Improving neutrino energy estimation of charged-current interaction events with recurrent neural networks in MicroBooNE

The Big Picture

Imagine reconstructing a car crash from only the skid marks, broken glass, and displaced bumpers, never having witnessed the collision itself. That’s roughly the challenge neutrino physicists face. Neutrinos are nearly massless, electrically neutral particles that zip through matter at close to the speed of light, interacting so rarely that detecting even one requires massive, highly sensitive detectors. When they do interact, physicists must work backward from the debris to determine the original neutrino energy.

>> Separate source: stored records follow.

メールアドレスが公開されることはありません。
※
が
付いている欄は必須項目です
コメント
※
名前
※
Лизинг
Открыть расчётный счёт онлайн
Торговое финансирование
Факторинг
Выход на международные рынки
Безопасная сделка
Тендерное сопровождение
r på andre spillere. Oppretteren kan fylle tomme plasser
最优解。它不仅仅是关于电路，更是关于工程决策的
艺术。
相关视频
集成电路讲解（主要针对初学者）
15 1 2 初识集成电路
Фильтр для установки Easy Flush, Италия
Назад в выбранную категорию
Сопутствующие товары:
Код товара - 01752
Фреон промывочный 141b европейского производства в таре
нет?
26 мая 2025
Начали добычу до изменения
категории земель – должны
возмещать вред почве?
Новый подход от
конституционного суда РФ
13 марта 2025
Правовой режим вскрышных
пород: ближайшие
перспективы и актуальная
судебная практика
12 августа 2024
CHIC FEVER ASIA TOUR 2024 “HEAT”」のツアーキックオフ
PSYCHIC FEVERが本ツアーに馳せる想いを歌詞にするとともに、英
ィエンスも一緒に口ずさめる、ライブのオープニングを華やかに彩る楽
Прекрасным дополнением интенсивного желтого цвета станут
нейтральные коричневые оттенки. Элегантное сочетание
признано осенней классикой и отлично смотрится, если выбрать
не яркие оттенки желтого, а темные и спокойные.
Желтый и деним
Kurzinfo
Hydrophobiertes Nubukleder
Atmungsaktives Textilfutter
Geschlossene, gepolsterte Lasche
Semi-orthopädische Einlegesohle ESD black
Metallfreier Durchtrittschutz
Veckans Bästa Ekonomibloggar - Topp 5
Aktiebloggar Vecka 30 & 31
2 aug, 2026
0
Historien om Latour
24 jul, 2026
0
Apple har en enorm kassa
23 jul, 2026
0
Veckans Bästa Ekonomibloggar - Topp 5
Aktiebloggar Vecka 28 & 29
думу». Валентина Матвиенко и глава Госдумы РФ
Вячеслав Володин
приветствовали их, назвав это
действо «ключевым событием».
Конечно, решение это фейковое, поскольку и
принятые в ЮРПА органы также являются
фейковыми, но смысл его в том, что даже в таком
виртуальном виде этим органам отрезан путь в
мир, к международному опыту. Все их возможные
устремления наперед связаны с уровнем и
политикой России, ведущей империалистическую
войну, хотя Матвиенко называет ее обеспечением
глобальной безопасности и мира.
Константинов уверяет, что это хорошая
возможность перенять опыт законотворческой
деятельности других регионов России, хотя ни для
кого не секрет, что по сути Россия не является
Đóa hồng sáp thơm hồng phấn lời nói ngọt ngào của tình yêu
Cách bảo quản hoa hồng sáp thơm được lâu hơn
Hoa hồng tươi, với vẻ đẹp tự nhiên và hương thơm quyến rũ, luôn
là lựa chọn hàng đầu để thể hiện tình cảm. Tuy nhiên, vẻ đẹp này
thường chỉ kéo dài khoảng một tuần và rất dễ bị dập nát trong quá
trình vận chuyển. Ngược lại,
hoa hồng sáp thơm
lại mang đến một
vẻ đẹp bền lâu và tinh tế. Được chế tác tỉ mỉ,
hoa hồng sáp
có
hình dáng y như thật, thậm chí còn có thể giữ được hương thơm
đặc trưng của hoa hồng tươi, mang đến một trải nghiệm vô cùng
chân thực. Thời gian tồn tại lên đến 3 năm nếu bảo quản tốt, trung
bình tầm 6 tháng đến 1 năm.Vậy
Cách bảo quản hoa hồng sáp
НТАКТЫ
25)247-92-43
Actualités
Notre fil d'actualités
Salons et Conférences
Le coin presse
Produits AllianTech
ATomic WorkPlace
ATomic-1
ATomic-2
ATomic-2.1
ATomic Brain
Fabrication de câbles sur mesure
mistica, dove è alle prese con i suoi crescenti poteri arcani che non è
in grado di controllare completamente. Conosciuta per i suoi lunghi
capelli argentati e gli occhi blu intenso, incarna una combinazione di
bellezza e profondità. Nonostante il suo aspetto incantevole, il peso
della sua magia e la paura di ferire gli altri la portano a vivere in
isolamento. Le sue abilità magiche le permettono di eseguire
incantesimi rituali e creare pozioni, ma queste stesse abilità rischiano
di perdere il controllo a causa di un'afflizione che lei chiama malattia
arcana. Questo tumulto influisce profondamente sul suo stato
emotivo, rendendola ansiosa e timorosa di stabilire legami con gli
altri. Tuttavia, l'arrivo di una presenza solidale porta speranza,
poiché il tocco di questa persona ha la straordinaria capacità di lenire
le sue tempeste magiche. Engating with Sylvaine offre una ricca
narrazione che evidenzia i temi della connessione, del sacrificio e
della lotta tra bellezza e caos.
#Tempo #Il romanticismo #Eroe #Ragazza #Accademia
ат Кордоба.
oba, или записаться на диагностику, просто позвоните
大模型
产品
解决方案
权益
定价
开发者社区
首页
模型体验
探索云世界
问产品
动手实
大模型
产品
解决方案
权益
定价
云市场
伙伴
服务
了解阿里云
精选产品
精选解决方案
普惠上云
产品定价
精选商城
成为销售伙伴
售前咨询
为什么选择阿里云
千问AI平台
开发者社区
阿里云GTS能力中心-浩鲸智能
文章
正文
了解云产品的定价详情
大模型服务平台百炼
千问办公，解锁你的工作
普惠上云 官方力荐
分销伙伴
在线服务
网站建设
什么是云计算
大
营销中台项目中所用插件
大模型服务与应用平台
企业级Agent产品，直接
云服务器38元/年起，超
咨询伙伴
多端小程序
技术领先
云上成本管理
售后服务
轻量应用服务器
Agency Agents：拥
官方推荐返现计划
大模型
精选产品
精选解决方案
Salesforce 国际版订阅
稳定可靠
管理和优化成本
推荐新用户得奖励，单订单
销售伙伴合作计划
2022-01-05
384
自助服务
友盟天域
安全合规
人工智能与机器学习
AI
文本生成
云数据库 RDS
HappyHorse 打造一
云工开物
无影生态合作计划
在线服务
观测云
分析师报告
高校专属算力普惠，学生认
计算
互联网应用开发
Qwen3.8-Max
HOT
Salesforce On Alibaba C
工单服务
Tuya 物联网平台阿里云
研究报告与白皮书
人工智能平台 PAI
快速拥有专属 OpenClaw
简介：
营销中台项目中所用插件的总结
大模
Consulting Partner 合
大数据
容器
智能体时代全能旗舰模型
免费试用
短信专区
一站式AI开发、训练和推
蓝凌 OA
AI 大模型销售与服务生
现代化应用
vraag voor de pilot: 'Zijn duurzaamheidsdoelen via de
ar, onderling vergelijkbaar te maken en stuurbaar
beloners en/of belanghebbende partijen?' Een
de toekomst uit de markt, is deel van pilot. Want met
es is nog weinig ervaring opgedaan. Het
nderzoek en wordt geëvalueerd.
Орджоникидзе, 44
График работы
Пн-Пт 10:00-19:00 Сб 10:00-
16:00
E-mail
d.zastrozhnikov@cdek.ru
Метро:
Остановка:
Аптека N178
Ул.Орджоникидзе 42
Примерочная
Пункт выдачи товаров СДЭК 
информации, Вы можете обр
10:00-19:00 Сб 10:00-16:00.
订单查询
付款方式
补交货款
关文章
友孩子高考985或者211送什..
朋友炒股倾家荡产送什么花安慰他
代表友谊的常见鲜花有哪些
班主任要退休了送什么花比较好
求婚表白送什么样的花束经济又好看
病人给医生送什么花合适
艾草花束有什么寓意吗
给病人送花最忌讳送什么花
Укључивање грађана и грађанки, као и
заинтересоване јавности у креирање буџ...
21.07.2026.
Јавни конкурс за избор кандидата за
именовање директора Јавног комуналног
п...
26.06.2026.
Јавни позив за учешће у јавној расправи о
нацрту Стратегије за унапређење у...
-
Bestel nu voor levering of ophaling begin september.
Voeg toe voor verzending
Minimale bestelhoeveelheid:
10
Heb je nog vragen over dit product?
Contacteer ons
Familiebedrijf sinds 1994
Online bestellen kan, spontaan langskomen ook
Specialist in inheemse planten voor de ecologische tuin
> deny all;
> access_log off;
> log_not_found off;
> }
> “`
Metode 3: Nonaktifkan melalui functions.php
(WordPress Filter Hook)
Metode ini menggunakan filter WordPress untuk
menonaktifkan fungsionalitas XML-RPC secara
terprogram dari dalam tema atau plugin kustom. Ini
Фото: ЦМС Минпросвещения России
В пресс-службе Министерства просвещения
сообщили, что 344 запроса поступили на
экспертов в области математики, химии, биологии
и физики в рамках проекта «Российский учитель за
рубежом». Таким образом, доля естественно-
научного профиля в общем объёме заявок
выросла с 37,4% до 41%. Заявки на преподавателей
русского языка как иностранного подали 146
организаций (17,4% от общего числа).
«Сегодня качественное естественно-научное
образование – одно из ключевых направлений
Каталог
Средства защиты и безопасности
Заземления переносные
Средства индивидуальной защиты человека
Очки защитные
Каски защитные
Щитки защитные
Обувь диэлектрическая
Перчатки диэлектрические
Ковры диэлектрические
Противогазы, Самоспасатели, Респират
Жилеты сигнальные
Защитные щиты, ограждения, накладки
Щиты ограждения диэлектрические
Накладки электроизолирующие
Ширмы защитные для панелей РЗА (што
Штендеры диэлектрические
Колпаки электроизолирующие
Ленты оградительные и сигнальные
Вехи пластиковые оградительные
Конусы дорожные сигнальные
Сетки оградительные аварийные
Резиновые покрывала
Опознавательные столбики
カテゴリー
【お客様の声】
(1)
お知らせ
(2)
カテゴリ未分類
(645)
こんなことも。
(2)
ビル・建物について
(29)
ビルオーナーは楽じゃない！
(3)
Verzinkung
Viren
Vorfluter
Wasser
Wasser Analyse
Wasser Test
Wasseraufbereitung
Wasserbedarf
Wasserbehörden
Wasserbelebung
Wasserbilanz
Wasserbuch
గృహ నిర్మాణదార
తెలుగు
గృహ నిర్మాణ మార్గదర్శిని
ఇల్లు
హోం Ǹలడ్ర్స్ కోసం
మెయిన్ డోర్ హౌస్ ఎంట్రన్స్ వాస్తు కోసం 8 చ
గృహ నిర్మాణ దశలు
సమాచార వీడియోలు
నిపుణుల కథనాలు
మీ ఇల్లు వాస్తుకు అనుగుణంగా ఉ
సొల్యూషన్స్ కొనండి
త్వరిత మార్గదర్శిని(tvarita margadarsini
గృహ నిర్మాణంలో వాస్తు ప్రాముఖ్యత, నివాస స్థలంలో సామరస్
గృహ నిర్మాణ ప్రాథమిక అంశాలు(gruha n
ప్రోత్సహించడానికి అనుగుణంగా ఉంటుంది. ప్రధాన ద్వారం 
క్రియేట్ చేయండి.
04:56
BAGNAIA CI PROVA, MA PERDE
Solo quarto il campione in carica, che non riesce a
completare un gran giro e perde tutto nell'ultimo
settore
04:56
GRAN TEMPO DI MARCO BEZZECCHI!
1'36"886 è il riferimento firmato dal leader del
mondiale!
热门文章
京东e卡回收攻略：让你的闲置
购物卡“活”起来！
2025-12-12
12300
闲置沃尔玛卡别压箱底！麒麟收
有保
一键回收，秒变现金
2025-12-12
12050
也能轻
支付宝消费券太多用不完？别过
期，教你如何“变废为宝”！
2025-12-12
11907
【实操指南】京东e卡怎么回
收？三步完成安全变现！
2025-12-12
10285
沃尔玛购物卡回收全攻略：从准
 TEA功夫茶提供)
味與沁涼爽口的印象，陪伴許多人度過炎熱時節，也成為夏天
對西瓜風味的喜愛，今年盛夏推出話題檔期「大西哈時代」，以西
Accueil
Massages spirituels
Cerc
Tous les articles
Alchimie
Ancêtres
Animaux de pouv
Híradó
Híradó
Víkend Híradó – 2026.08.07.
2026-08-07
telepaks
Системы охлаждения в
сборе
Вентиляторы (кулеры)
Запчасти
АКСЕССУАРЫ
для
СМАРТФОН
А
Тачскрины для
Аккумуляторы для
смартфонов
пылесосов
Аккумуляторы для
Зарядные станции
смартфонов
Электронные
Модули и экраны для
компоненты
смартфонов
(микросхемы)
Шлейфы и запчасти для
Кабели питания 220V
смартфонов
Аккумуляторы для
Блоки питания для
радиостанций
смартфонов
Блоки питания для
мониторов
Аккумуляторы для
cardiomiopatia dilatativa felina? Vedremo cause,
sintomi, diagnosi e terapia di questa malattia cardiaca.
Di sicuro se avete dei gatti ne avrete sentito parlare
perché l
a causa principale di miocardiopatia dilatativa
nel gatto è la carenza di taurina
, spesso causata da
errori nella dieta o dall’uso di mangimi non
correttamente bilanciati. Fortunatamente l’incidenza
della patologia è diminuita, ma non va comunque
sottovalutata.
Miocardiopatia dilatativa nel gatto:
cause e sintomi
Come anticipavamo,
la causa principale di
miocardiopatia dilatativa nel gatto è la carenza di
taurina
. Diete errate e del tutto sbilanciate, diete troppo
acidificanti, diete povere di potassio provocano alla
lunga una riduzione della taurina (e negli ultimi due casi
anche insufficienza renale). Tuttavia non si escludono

Getting that energy right is essential. Neutrino energy governs how particles oscillate, shifting between different flavors (electron, muon, tau) as they travel. These oscillations are one of the clearest windows into physics beyond the Standard Model, proving neutrinos have mass and potentially explaining why the universe contains matter rather than antimatter. None of that works without precise energy measurements.

The MicroBooNE collaboration, over 200 physicists across more than 40 institutions, has now shown that a recurrent neural network (RNN) outperforms conventional methods, with improvements validated on real experimental data from their detector in Illinois.

Key Insight: By feeding particle kinematic information into an RNN, MicroBooNE achieves reduced bias and improved energy resolution compared to the traditional approach of summing detected energy deposits, and the network holds up when tested against real data.

How It Works

The MicroBooNE detector is a liquid argon time projection chamber (LArTPC): a 170-ton tank of ultra-pure liquid argon that acts as both neutrino target and detector medium. When a neutrino strikes an argon nucleus, it produces a cascade of final-state particles, primarily a muon plus a spray of hadrons (protons, pions, and their kin). These particles ionize the argon, and the resulting electron clouds drift toward wire planes, producing 2D projections that get reconstructed into 3D particle tracks.

The traditional approach sounds simple enough: sum all the visible energy deposited in the detector. In practice, it runs into serious problems. Neutrons escape without leaving ionization trails. Nuclear binding energy gets absorbed by the argon nucleus. Detector gaps and inefficiencies pile on top.

The upshot: reconstructed energy consistently undershoots the true value, and even events at identical true energies scatter widely in the reconstruction.

The RNN takes a different tack. Instead of integrating raw energy deposits, it ingests the kinematic properties of individual reconstructed particles. The architecture handles variable-length sequences, which matters because the number of final-state particles differs from event to event. One interaction might produce a muon and a single proton; another might produce a muon, three protons, and several pions.

The input features include:

• Momentum magnitude and direction (polar and azimuthal angles) for each reconstructed particle
• Particle type (muon vs. hadron), identified using existing reconstruction tools
• A flag marking the primary muon candidate

The network processes each particle in turn, updating an internal hidden state that acts as a running summary, then outputs an energy estimate for the whole event. Training uses Monte Carlo (MC) simulated events that model realistic neutrino interactions, teaching the network to map reconstructed kinematics to true neutrino energy. After training, it runs inference on both held-out MC samples and real MicroBooNE data collected from 2016 to 2018.

Why It Matters

The validation is what sets this apart. Machine learning methods can latch onto features of simulated data that don’t exist in real detectors. A network that looks great in simulation might fall apart on actual data. The team guarded against this by running data-MC consistency tests, comparing RNN output distributions between real data and simulation across multiple kinematic regimes. The agreement held, confirming the network isn’t memorizing simulation artifacts.

The payoff shows up in physics reach. When tested against a neutrino oscillation analysis searching for sterile neutrino signatures (hypothetical particles that don’t interact via any known force), the RNN-based estimator improves sensitivity over the traditional approach. That improvement survives a full treatment of statistical and systematic uncertainties. In neutrino physics, those uncertainties are notoriously large, covering everything from interaction cross-sections to detector response modeling, so getting through that gauntlet intact is a meaningful result.

The RNN framework handles any set of reconstructed particles without assuming a fixed event topology. Other interaction channels, other LArTPC experiments, different detector technologies entirely: all are fair game. Upcoming experiments SBND and ICARUS (which share the same Fermilab neutrino beamline) and the next-generation DUNE detector are natural candidates.

One open question is how to handle systematic uncertainties directly within network training. Currently they are assessed after the fact. Future iterations that incorporate uncertainty-aware training could squeeze out further sensitivity gains.

Bottom Line: MicroBooNE’s RNN-based energy estimator outperforms the conventional visible-energy method in both bias and resolution, survives real-data validation, and improves sensitivity for neutrino oscillation searches. Deep learning can deliver for next-generation neutrino detectors.